Let’s know discuss our results.
The Median of 0.000950072 is the middle number in our sample. Since the number is positive we can come to the conclusion that we have more positive returns than negative. Given the fact that our median is greater than the mean we can say that the negative returns are of higher magnitude than the positive ones. The mean is our average daily return in our case 0.0325 %. Most advanced economic analysis models study data for skewness and incorporate this into their calculations. Skewness risk is the risk that a model assumes a normal distribution of data, when in fact data is skewed to the left or right of the mean. We have a negative skewness which means that for our distribution of daily returns the negative returns are more extreme than the positive ones. The standard deviation measures the dispersion of our time series from the mean. A high standard deviation means that we have a volatile asset. Standard deviation in this case is the level of volatility of returns measured in percentage terms. Standard deviation is probably used more often than any other measure to gauge risk. Minimum and maximum values show us the change within one trading day. The worst day in the Russel 2000 was a return of-12%. The highest positive return in one trading day was +8.17%. Range tells us the difference between the highest positive trading day and the lowest negative trading day.

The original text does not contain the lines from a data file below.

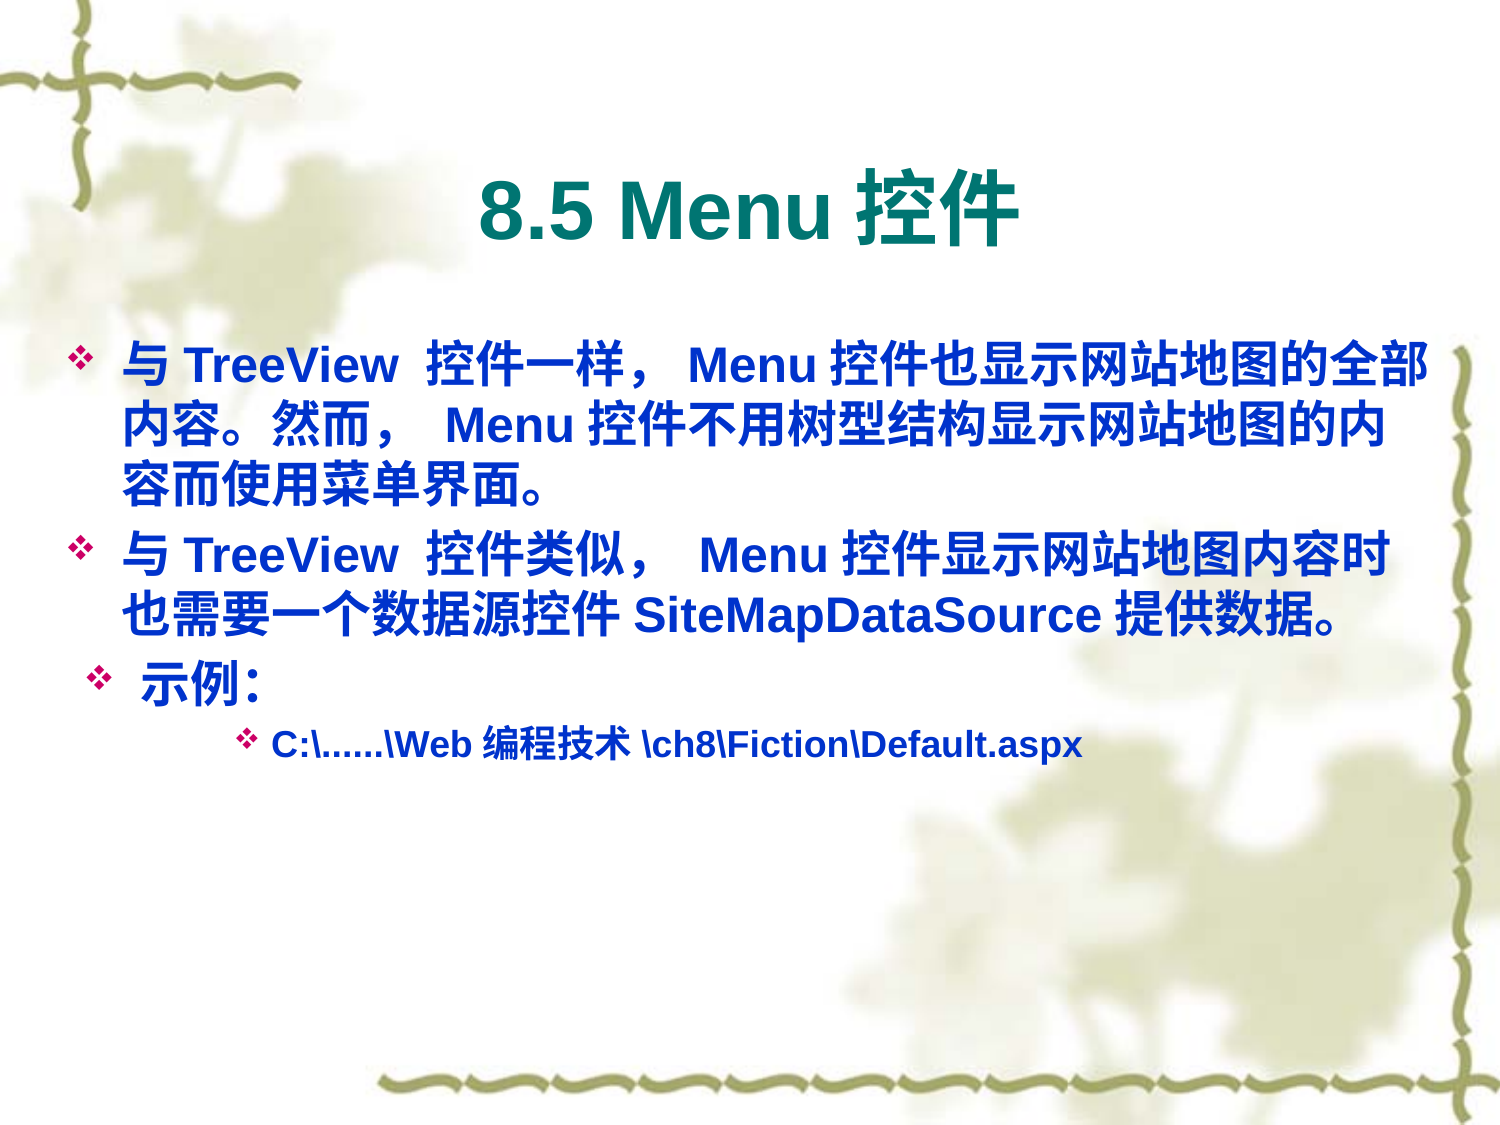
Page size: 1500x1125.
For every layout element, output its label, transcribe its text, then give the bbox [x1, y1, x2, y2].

title 8.5 Menu控件 [49, 112, 1451, 301]
list 与TreeView 控件一样，Menu控件也显示网站地图的全部内容。然而， Menu控件不用树型结构显示网站地图的内容而使用菜单界面。 与TreeView 控件类似， Menu控件显示网站地图内容时也需要一个数据源控件SiteMapDataSource提供数据。 示例： C:\......\Web编程技术\ch8\Fiction\Default.aspx [49, 324, 1452, 1036]
picture [0, 0, 1500, 1125]
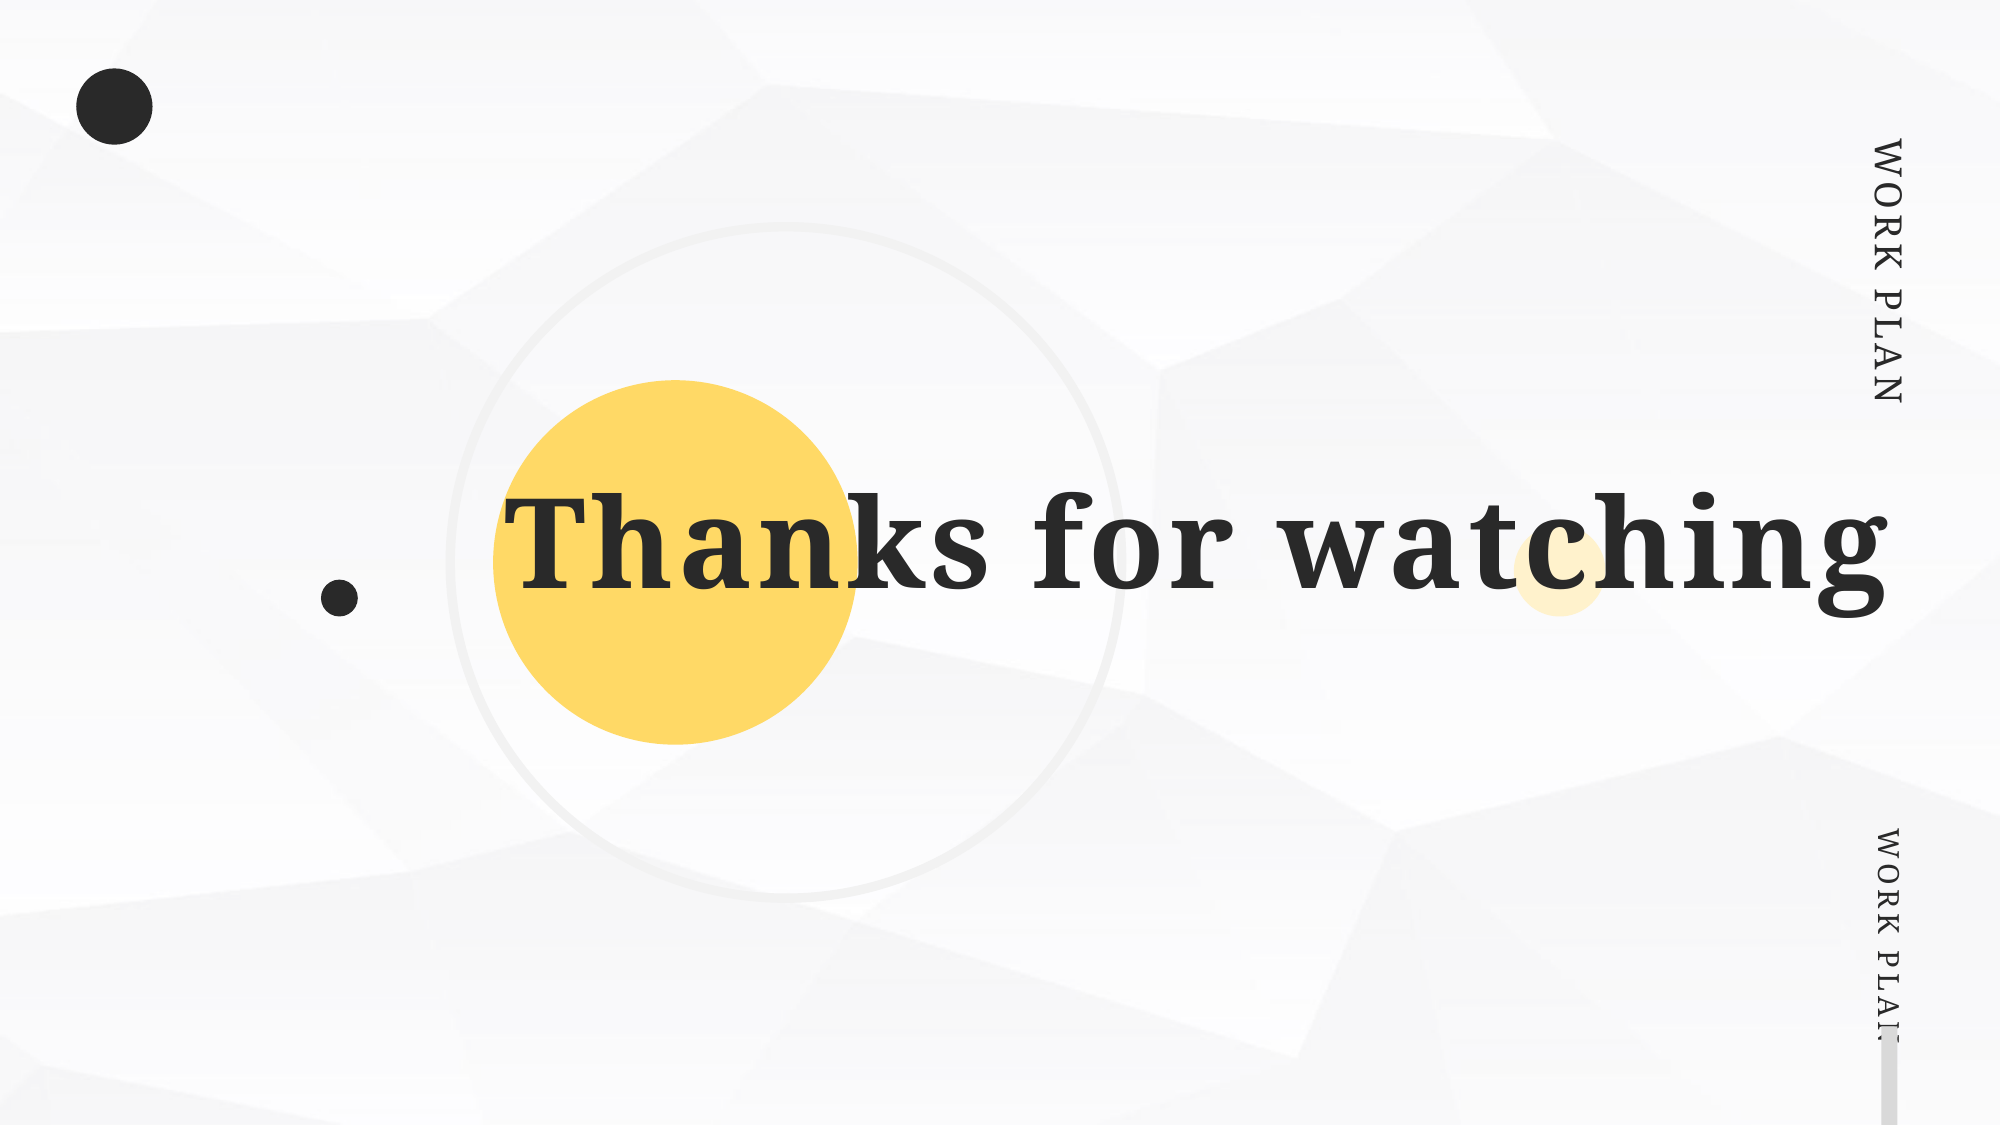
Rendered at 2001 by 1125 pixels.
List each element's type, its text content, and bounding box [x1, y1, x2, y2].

text_box [75, 67, 154, 146]
text_box [1880, 1025, 1898, 1125]
text_box WORK PLAN [1860, 822, 1919, 1125]
text_box [319, 578, 359, 618]
text_box Thanks for watching [493, 457, 2000, 620]
text_box WORK PLAN [1855, 132, 1924, 435]
text_box [449, 225, 1118, 900]
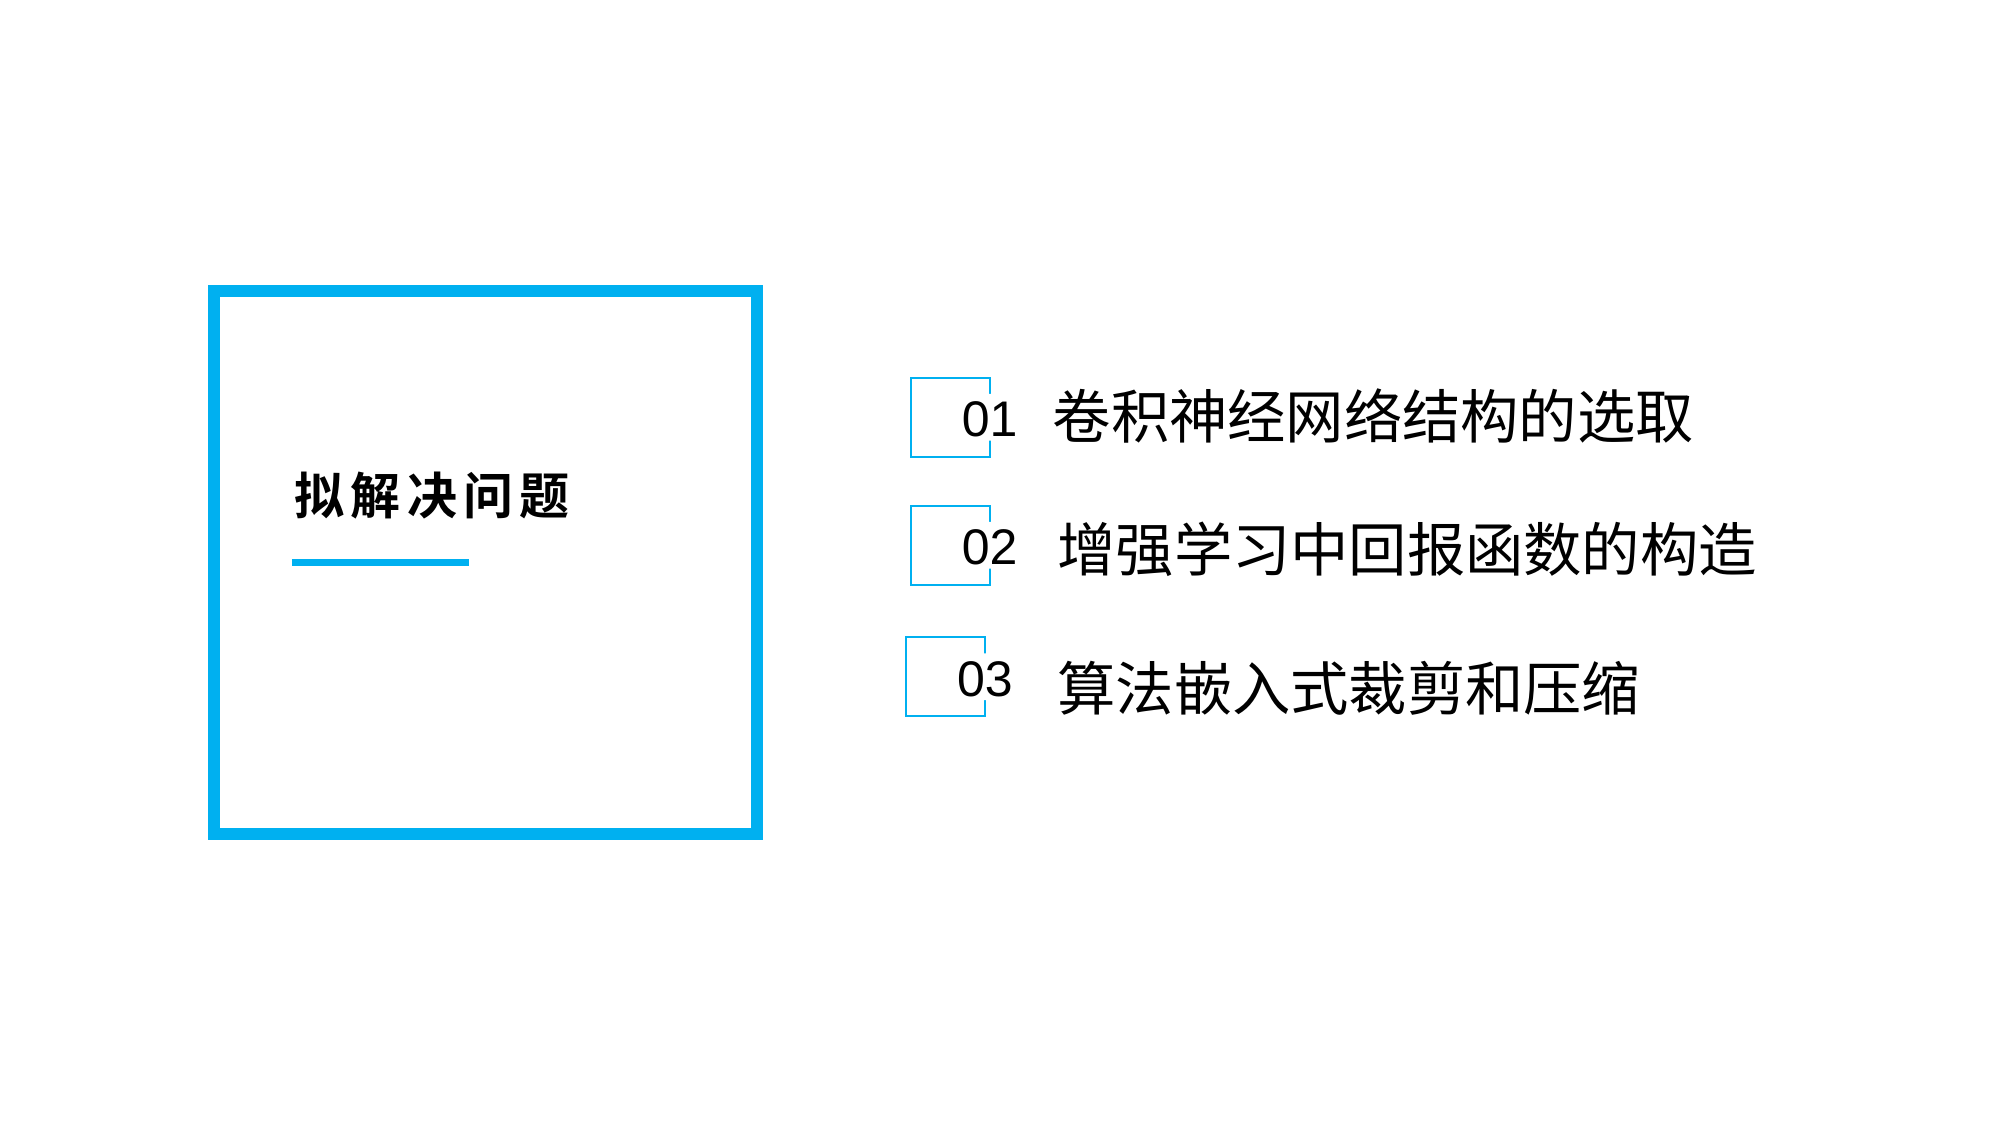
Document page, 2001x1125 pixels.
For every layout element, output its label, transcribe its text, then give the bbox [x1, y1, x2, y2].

text_box 卷积神经网络结构的选取 [1038, 372, 1841, 458]
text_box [910, 505, 1039, 585]
text_box 算法嵌入式裁剪和压缩 [1043, 644, 1846, 730]
text_box 增强学习中回报函数的构造 [1043, 505, 1846, 591]
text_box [905, 637, 1034, 717]
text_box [910, 377, 1039, 457]
text_box [213, 290, 758, 835]
text_box 拟解决问题 [279, 457, 585, 532]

Now why is this data so useful? It’s useful for calculating the probability of different returns. We can use the number in our frequency table to create probability values. For example, what is the probability that we will have a certain % change on any given trading day. You can move this analysis and the methods shown one step further by changing the granularity of your data set. Calculate the % change for 1 min time intervals instead of daily data. You can calculate the above statistics and find out what the probabilities are that we have a 1% move up or down within the first hour of a trading day. Calculate the volatility, mean, standard deviation for every granularity and all this can be accomplished by doing what we show you in this post. It’s the basic framework in finding patterns in your data. Let’s move on to the next step. Select cell O4 and type M4/$S$17 and copy the formula down to O17.
In the next step we calculate the cumulative probabilities. In cell P4 type “=O4”. In cell P5 type “P4+O5” and copy the formula down to P17.
After calculating the probabilities we can start concluding a few things. 92.44% of the time the daily returns are 1.5% or less, 54.99% of the time the Russel 2000 Index has had positive returns. Important ? Yes of course, don’t you want to have realistic expectations when you enter a position? Let’s assume the market moves +1.5%(from 1200 to 1218) within the first three hours of the trading day and you go long with a profit target of 1%(entry 1218 and exit at 1230). Our cumulative probability calculations are telling us that the chances for this to happen are 7.56 %(100%-92.44%). Now, what do you think Bud Fox is this a realistic target?
In our next step we are going to calculate the average returns for our time series. First of all add a filter to each column(A1 to H1) then select a cell and type “SUBTOTAL(1,H2:H7264)”.
After adding the filters to our columns we can start analyzing whatever dates, highs, lows, % changes…etc. we are interested in. Caveat: When doing your own analysis its important to choose the right time frame in order to get a meaningful result. Markets change over time due to technological advancement and computerized trading algorithms therefore we need to adjust our time intervals. To calculate the average positive/negative returns we choose the returns filter column and apply the filter. The value of the average returns column will adjust giving us the average positive return. We do the same for average negative returns.
Now select cell X31 and type count. In cell Y31 we type “SUBTOTAL(2,H2:H7264)”. Again use the same filter for negative and positive returns to get the number of frequencies. Copy the count value and insert it into the next cell.
Note: Compare the data to related assets. By related we do not mean correlation coefficients but rather the logical link between a cluster of markets. In our example when analyzing and extracting statistics from the Russel 2000 Index it would be of value to consider the SP500 and Vix as well.